DATA IN THIS EXERCISE below:

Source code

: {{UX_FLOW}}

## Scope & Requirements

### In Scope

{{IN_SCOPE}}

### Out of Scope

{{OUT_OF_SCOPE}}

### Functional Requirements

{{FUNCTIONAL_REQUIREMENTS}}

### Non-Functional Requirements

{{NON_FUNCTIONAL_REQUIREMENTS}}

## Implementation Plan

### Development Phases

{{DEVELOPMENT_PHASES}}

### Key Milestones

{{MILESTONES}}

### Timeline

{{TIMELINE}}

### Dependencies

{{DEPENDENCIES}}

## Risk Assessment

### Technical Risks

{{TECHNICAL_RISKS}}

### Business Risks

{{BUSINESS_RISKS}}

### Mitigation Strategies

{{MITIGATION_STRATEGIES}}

End of DATA IN THIS EXERCISE.

- **EXERCISE INSTRUCTIONS**: Return the lines of the items unchanged, from the line that contains "### Development Phases" through the last line of the items, with both ends included.

- **TASK OUTPUT**:
### Development Phases

{{DEVELOPMENT_PHASES}}

### Key Milestones

{{MILESTONES}}

### Timeline

{{TIMELINE}}

### Dependencies

{{DEPENDENCIES}}

## Risk Assessment

### Technical Risks

{{TECHNICAL_RISKS}}

### Business Risks

{{BUSINESS_RISKS}}

### Mitigation Strategies

{{MITIGATION_STRATEGIES}}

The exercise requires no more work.